-- Records to use follows --

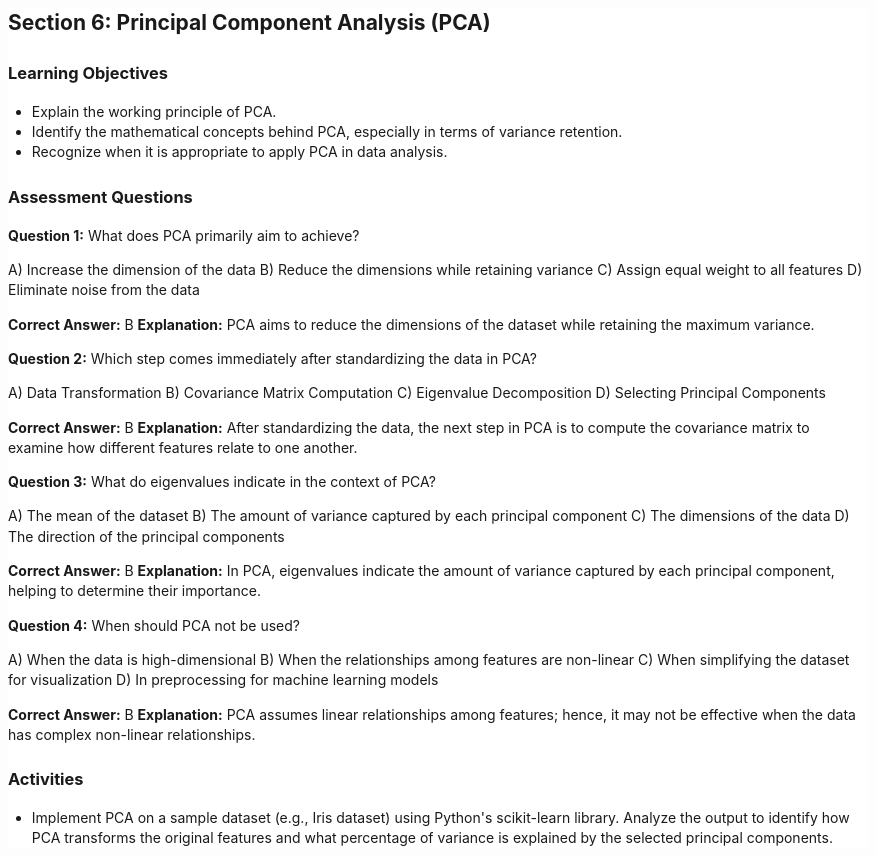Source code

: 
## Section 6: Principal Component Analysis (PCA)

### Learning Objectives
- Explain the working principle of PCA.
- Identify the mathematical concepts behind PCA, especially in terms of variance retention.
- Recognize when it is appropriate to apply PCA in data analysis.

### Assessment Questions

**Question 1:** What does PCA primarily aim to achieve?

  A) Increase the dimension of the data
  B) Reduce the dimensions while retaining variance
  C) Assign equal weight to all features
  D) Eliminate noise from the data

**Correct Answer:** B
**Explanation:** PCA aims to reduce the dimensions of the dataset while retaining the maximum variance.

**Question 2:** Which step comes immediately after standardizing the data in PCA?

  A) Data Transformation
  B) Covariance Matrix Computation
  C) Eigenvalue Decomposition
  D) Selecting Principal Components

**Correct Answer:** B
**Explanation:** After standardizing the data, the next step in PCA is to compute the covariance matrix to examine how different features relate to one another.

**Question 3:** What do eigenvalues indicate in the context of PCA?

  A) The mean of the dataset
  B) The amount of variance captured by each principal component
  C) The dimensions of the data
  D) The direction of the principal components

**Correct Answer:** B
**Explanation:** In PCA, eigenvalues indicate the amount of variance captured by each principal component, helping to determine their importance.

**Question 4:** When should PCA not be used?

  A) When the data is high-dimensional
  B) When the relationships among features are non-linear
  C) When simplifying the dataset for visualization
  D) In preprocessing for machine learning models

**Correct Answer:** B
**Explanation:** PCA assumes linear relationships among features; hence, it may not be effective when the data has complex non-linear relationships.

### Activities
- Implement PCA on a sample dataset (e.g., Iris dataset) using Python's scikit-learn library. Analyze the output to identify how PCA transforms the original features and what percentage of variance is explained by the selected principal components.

-- Records to use concluded --
-- Records to use follows --

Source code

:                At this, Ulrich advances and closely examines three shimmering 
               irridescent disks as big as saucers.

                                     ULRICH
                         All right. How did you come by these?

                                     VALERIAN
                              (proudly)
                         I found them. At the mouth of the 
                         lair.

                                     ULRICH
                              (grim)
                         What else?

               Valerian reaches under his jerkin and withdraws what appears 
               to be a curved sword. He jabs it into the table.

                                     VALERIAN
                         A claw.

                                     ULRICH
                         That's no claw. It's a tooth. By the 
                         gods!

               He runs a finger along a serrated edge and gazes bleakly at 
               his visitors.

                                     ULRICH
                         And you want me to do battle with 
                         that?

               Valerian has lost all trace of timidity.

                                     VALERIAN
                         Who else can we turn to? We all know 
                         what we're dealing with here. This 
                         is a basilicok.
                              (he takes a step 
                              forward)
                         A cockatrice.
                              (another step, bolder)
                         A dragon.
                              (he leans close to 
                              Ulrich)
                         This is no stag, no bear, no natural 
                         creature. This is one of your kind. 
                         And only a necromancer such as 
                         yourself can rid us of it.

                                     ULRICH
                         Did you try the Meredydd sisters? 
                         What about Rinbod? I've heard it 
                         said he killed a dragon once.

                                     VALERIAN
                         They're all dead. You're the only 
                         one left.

-- Records to use concluded --

> **Problem description**: Your task is to find every line above containing the word "another" and copy it.

> **Answer box**:
**Explanation:** After standardizing the data, the next step in PCA is to compute the covariance matrix to examine how different features relate to one another.
                              (another step, bolder)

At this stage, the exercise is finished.